What you should do >>
Using the data below, restate exactly every line from the one with "3: (1003, 436, 7.25)" up to and including the one with "13: (140, 460, 1.55)". No picture belongs in it.

Extracted information >>
○ ○ ○ ○ ○ ○ ○

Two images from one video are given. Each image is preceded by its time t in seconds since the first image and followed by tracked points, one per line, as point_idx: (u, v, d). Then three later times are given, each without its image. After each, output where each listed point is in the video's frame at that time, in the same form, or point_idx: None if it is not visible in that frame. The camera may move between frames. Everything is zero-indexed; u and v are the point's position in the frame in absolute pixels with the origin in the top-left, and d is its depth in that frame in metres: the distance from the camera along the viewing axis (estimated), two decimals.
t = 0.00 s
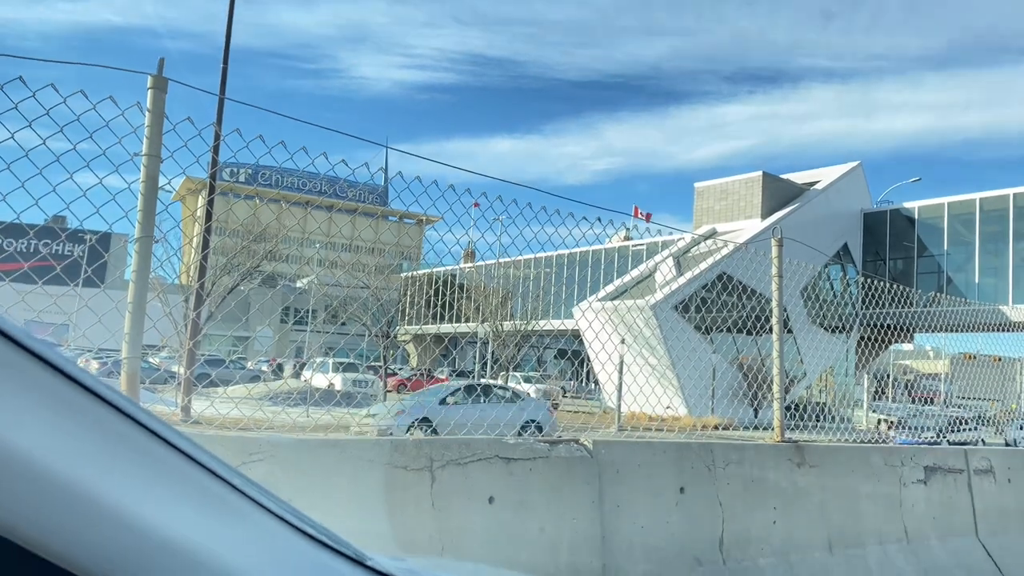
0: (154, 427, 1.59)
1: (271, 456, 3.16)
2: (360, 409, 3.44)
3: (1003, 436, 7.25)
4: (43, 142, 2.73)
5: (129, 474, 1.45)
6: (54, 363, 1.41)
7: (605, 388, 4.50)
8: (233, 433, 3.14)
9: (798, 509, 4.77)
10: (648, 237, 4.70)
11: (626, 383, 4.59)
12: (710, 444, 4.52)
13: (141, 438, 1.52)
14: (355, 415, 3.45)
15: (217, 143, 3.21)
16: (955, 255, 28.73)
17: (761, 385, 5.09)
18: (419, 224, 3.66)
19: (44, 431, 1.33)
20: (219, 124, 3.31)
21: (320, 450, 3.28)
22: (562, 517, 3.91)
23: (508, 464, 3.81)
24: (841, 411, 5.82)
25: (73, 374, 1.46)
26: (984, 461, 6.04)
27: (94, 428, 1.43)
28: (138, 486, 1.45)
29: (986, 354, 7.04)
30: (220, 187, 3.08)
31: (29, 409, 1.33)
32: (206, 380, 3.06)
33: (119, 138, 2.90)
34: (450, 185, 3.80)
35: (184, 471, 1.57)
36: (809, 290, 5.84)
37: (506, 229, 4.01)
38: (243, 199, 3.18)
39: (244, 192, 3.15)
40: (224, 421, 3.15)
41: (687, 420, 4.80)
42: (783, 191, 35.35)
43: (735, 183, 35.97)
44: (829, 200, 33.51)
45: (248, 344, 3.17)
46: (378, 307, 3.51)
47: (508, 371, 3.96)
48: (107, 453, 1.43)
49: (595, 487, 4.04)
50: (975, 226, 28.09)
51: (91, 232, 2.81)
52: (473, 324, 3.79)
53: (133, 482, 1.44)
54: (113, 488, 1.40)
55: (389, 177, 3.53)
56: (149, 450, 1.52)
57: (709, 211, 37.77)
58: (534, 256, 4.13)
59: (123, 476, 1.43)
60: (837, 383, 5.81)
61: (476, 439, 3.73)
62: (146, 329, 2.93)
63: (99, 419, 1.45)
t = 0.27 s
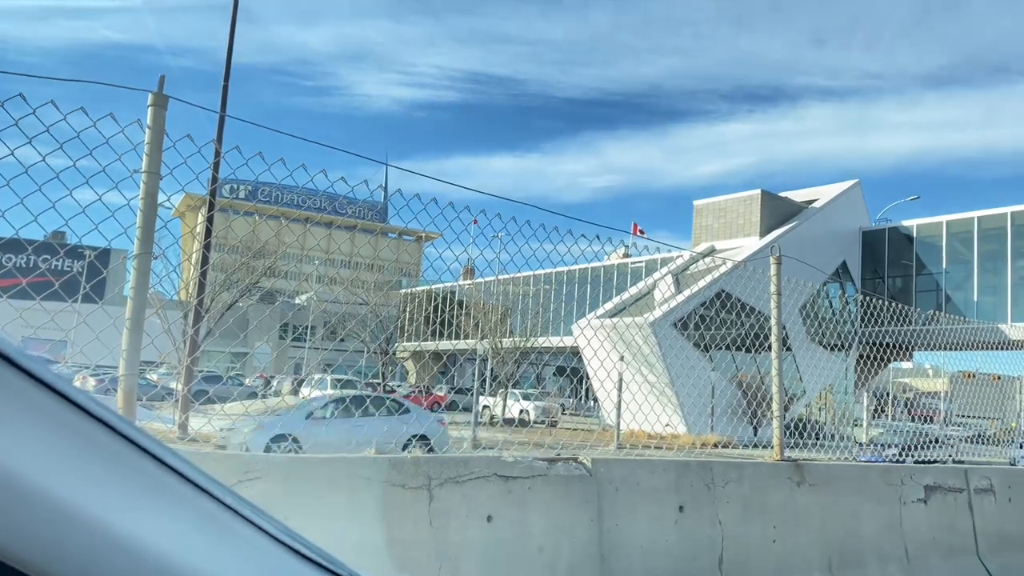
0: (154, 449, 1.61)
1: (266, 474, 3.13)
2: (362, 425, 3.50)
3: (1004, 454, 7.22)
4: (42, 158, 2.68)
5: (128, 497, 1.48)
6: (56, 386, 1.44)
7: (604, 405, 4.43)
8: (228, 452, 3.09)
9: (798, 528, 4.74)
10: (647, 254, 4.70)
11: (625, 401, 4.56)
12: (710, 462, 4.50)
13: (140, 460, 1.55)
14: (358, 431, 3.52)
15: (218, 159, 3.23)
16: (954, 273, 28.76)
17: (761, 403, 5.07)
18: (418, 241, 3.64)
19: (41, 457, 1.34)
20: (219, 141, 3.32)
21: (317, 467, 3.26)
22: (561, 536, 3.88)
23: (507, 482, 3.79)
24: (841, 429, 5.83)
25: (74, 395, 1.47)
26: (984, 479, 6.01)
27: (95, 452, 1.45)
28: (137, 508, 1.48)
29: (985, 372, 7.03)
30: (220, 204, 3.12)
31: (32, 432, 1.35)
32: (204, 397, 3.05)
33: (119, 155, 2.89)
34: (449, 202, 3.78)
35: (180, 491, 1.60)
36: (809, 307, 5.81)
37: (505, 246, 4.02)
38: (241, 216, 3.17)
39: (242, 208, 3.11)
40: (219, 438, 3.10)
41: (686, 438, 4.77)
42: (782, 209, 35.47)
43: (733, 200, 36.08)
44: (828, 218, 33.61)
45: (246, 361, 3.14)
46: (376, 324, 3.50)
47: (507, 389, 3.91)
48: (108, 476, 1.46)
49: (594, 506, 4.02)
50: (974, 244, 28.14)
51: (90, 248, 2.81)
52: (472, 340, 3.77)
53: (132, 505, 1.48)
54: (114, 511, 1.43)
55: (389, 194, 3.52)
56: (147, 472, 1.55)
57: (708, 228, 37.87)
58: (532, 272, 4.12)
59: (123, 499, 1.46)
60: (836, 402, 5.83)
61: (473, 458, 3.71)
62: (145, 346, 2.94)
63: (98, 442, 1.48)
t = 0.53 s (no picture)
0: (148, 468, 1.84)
1: (264, 492, 3.11)
2: (356, 443, 3.42)
3: (1004, 472, 7.20)
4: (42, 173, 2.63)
5: (120, 512, 1.72)
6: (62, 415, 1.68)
7: (603, 421, 4.43)
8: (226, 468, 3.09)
9: (797, 546, 4.71)
10: (645, 270, 4.70)
11: (623, 418, 4.59)
12: (709, 480, 4.48)
13: (132, 479, 1.78)
14: (350, 449, 3.41)
15: (216, 176, 3.23)
16: (952, 290, 28.81)
17: (759, 420, 5.02)
18: (417, 257, 3.65)
19: (49, 477, 1.60)
20: (218, 157, 3.33)
21: (314, 485, 3.23)
22: (559, 554, 3.86)
23: (505, 500, 3.77)
24: (842, 446, 5.80)
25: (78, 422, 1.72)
26: (984, 497, 5.99)
27: (92, 473, 1.70)
28: (127, 523, 1.72)
29: (984, 389, 7.02)
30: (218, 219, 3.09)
31: (40, 459, 1.60)
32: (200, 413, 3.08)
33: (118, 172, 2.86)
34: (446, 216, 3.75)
35: (167, 507, 1.84)
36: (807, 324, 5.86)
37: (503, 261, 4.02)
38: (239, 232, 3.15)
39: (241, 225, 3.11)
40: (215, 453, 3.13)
41: (684, 455, 4.73)
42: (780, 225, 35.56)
43: (732, 217, 36.18)
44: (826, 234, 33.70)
45: (243, 376, 3.16)
46: (374, 339, 3.50)
47: (505, 406, 3.95)
48: (105, 494, 1.70)
49: (592, 523, 3.99)
50: (972, 261, 28.21)
51: (88, 264, 2.80)
52: (469, 356, 3.75)
53: (123, 522, 1.71)
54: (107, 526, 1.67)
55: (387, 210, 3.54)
56: (138, 489, 1.79)
57: (707, 245, 37.94)
58: (531, 288, 4.11)
59: (119, 513, 1.71)
60: (834, 418, 5.78)
61: (471, 475, 3.69)
62: (141, 362, 2.93)
63: (97, 464, 1.72)
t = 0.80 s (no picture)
0: (143, 481, 1.83)
1: (261, 506, 3.10)
2: (354, 455, 3.43)
3: (1003, 485, 7.18)
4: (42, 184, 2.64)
5: (115, 528, 1.72)
6: (58, 430, 1.67)
7: (602, 435, 4.39)
8: (221, 483, 3.05)
9: (796, 560, 4.68)
10: (644, 283, 4.71)
11: (622, 432, 4.58)
12: (708, 494, 4.46)
13: (129, 495, 1.78)
14: (348, 461, 3.43)
15: (215, 189, 3.23)
16: (950, 303, 28.84)
17: (759, 433, 5.02)
18: (415, 269, 3.64)
19: (45, 494, 1.59)
20: (217, 170, 3.34)
21: (312, 499, 3.22)
22: (557, 569, 3.84)
23: (503, 514, 3.75)
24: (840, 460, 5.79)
25: (74, 436, 1.71)
26: (984, 511, 5.97)
27: (88, 489, 1.69)
28: (121, 539, 1.71)
29: (983, 403, 7.01)
30: (215, 232, 3.06)
31: (37, 475, 1.59)
32: (198, 426, 3.01)
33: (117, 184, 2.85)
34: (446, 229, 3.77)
35: (162, 520, 1.84)
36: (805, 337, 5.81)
37: (501, 274, 4.02)
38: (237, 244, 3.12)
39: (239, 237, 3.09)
40: (213, 467, 3.07)
41: (682, 469, 4.70)
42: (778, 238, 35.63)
43: (730, 230, 36.24)
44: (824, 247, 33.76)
45: (241, 388, 3.12)
46: (373, 351, 3.52)
47: (503, 419, 3.93)
48: (100, 510, 1.70)
49: (591, 537, 3.97)
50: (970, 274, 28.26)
51: (86, 276, 2.80)
52: (468, 369, 3.81)
53: (118, 537, 1.71)
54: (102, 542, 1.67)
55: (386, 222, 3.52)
56: (134, 505, 1.79)
57: (705, 257, 37.99)
58: (530, 300, 4.11)
59: (113, 529, 1.71)
60: (834, 431, 5.77)
61: (469, 489, 3.68)
62: (139, 374, 2.93)
63: (93, 479, 1.71)
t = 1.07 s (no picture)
0: (140, 491, 1.83)
1: (259, 516, 3.09)
2: (352, 465, 3.41)
3: (1002, 496, 7.16)
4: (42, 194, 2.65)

○ ○ ○ ○ ○ ○ ○

Solution to this problem >>
3: (1003, 436, 7.25)
4: (43, 142, 2.73)
5: (129, 474, 1.45)
6: (54, 363, 1.41)
7: (605, 388, 4.50)
8: (233, 433, 3.14)
9: (798, 509, 4.77)
10: (648, 237, 4.70)
11: (626, 383, 4.59)
12: (710, 444, 4.52)
13: (141, 438, 1.52)
14: (355, 415, 3.45)
15: (217, 143, 3.21)
16: (955, 255, 28.73)
17: (761, 385, 5.09)
18: (419, 224, 3.66)
19: (44, 431, 1.33)
20: (219, 124, 3.31)
21: (320, 450, 3.28)
22: (562, 517, 3.91)
23: (508, 464, 3.81)
24: (841, 411, 5.82)
25: (73, 374, 1.46)
26: (984, 461, 6.04)
27: (94, 428, 1.43)
28: (138, 486, 1.45)
29: (986, 354, 7.04)
30: (220, 187, 3.08)
31: (29, 409, 1.33)
32: (206, 380, 3.06)
33: (119, 138, 2.90)
34: (450, 185, 3.80)
35: (184, 471, 1.57)
36: (809, 290, 5.84)
37: (506, 229, 4.01)
38: (243, 199, 3.18)
39: (244, 192, 3.15)
40: (224, 421, 3.15)
41: (687, 420, 4.80)
42: (783, 191, 35.35)
43: (735, 183, 35.97)
44: (829, 200, 33.51)
45: (248, 344, 3.17)
46: (378, 307, 3.51)
47: (508, 371, 3.96)
48: (107, 453, 1.43)
49: (595, 487, 4.04)
50: (975, 226, 28.09)
51: (91, 232, 2.81)
52: (473, 324, 3.79)
53: (133, 482, 1.44)
54: (113, 488, 1.40)
55: (389, 177, 3.53)
56: (149, 450, 1.52)
57: (709, 211, 37.77)
58: (534, 256, 4.13)
59: (123, 476, 1.43)
60: (837, 383, 5.81)
61: (476, 439, 3.73)
62: (146, 329, 2.93)
63: (99, 419, 1.45)
t = 0.27 s
0: (154, 449, 1.61)
1: (266, 474, 3.13)
2: (362, 425, 3.50)
3: (1004, 454, 7.22)
4: (42, 158, 2.68)
5: (128, 497, 1.48)
6: (56, 386, 1.44)
7: (604, 405, 4.43)
8: (228, 452, 3.09)
9: (798, 528, 4.74)
10: (647, 254, 4.70)
11: (625, 401, 4.56)
12: (710, 462, 4.50)
13: (140, 460, 1.55)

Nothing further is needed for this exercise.